Corpus Christi College, Oxford OX1 4JF, UK; Philosophy Department, Monash University, Clayton VIC 3800, Australia.
Conscious Cogn. 2021 Jan;87:103037. doi: 10.1016/j.concog.2020.103037. Epub 2020 Dec 1.
People acquire new beliefs in various ways. One of the most important of these is that new beliefs are acquired as a response to experiencing events that one did not expect. This involves a form of inference distinct from both deductive and inductive inference: abductive inference. The concept of abduction is due to the American pragmatist philosopher C. S. Peirce. Davies and Coltheart (in press) elucidated what Peirce meant by abduction, and identified two problems in his otherwise promising account requiring solution if that account were to become fully workable.
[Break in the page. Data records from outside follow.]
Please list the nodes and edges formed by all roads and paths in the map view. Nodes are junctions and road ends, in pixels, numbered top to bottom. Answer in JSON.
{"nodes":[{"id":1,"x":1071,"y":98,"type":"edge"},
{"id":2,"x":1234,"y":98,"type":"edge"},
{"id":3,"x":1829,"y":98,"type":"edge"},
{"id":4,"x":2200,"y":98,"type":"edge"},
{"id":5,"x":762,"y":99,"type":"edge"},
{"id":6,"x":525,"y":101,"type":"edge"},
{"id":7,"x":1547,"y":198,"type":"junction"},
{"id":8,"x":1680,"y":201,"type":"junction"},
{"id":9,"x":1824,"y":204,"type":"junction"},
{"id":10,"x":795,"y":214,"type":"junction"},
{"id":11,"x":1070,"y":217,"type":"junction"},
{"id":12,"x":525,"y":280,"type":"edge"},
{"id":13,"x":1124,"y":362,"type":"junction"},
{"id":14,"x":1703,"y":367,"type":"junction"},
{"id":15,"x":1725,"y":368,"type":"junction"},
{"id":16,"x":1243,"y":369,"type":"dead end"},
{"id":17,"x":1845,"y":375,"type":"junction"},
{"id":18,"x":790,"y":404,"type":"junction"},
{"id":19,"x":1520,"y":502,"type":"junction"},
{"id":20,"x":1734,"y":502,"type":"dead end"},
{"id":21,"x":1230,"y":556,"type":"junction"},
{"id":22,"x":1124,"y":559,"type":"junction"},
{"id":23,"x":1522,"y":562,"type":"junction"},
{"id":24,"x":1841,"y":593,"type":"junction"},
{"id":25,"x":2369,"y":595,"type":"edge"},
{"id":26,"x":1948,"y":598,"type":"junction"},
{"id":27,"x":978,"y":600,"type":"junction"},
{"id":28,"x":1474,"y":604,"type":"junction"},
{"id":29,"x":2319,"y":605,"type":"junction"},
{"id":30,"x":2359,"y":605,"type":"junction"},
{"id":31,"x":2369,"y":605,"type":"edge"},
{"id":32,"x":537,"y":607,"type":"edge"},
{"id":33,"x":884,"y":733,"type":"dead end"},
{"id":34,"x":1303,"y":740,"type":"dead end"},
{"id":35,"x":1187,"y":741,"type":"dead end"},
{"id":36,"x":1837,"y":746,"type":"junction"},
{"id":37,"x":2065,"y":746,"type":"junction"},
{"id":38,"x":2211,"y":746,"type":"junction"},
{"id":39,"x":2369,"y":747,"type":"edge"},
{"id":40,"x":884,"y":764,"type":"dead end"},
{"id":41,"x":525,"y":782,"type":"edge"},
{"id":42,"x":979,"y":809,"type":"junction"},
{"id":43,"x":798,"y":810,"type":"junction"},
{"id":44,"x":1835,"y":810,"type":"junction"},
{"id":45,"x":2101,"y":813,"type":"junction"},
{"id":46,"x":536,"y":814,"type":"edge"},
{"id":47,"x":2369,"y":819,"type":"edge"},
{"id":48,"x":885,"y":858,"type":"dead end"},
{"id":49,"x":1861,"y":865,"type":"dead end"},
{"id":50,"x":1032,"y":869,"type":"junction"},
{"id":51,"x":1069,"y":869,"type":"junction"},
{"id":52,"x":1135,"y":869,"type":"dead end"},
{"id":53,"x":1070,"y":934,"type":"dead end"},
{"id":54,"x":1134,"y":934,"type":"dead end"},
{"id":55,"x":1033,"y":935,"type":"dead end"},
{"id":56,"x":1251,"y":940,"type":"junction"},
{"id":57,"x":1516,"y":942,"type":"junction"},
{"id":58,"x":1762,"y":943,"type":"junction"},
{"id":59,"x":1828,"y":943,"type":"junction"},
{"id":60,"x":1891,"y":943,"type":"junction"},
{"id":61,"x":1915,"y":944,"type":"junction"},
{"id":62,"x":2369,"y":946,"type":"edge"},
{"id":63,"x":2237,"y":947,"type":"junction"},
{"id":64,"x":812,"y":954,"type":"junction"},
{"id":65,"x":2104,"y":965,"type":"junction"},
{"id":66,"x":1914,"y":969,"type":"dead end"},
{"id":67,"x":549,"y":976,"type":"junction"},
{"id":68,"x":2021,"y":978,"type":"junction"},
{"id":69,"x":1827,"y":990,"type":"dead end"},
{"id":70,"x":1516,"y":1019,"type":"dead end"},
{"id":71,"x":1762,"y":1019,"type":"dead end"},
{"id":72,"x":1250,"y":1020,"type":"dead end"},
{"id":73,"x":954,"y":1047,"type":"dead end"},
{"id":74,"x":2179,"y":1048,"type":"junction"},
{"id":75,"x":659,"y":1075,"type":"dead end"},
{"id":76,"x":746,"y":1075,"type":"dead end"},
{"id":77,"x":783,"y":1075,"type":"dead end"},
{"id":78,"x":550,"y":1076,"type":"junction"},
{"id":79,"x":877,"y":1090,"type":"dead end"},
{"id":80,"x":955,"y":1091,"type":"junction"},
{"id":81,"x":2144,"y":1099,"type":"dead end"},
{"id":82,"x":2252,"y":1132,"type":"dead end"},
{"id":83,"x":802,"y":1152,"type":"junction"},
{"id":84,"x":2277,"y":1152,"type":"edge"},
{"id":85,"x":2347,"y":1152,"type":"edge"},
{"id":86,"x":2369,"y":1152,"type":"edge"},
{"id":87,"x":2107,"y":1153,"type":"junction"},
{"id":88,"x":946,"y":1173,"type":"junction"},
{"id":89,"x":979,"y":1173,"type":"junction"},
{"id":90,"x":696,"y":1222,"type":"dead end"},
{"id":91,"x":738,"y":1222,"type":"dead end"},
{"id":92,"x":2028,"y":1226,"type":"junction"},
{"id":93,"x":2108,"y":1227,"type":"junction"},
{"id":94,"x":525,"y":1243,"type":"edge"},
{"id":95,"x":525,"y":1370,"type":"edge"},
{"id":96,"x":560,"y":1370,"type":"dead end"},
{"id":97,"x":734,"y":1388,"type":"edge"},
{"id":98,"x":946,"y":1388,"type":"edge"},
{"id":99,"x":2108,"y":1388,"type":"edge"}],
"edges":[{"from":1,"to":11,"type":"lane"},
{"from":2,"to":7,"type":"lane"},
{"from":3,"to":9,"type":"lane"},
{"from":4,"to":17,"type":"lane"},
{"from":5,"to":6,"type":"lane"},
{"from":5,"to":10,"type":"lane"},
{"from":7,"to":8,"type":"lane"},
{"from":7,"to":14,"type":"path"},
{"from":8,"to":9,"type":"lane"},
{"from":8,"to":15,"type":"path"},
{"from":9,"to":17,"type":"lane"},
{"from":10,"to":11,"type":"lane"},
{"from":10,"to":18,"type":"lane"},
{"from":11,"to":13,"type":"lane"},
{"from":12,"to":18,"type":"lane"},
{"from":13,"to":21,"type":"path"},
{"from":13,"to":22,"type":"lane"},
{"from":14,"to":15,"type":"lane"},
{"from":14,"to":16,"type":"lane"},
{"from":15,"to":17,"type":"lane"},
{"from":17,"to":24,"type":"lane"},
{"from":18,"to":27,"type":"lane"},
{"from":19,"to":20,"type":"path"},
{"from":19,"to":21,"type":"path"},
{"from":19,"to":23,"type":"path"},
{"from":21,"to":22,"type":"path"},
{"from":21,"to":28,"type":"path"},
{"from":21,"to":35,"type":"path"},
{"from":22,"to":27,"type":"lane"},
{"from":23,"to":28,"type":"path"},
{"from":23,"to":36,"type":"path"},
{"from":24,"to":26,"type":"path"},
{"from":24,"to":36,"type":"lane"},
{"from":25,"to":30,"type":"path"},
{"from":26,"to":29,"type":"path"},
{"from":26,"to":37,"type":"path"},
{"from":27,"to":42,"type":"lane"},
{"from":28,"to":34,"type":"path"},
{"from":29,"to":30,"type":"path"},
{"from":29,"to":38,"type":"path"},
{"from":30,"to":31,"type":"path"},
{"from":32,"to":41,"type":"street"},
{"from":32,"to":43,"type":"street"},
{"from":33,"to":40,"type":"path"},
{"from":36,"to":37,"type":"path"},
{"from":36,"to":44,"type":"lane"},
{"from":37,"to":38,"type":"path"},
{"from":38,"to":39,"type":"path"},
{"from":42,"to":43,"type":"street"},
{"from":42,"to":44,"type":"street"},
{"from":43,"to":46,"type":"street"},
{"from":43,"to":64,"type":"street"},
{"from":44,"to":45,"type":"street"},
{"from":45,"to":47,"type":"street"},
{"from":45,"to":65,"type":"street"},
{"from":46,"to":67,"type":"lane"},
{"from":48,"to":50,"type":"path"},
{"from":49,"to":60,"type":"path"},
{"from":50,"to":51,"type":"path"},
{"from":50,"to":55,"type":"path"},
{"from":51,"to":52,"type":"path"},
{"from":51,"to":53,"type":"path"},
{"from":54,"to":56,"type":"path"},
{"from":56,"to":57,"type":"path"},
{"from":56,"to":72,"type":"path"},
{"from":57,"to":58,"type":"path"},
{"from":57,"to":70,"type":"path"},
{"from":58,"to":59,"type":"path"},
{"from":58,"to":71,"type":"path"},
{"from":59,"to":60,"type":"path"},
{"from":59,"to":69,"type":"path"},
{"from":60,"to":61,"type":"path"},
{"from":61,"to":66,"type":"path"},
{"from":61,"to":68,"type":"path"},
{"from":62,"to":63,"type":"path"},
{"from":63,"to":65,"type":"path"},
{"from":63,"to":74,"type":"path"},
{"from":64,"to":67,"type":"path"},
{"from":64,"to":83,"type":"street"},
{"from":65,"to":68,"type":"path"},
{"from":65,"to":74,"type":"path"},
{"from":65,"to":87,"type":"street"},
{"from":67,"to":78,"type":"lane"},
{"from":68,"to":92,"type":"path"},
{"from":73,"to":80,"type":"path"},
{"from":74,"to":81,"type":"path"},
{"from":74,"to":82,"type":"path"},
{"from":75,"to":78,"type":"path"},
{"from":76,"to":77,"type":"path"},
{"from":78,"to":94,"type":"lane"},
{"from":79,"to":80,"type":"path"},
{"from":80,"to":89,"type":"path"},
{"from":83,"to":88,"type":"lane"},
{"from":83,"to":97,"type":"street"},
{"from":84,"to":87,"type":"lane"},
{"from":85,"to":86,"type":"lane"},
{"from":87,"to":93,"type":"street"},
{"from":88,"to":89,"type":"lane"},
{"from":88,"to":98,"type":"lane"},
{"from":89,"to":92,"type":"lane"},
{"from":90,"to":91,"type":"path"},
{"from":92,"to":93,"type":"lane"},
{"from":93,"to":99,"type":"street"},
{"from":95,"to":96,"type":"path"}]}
Here we propose solutions to these problems and offer an explicit cognitive model of how people derive new beliefs from observations of unexpected events, based on Peirce's work and Sokolov's ideas about prediction error triggering new beliefs. We consider that this model casts light not only upon normal processes of belief formation but also upon the formation of delusional beliefs.
人们通过各种方式获得新信念。其中最重要的一种方式是,新信念是作为对经历未预期事件的一种反应而获得的。这涉及一种不同于演绎推理和归纳推理的推理形式:溯因推理。溯因概念归功于美国实用主义哲学家C. S. 皮尔斯。戴维斯和科尔特哈特(即将出版)阐明了皮尔斯所说的溯因的含义,并指出了他那原本很有前景的解释中存在的两个问题,若要使该解释完全可行就需要解决这些问题。在此,我们提出这些问题的解决方案,并基于皮尔斯的著作以及索科洛夫关于预测误差引发新信念的观点,提供一个明确的认知模型,说明人们如何从未预期事件的观察中推导出新信念。我们认为,这个模型不仅能阐明信念形成的正常过程,还能说明妄想信念的形成。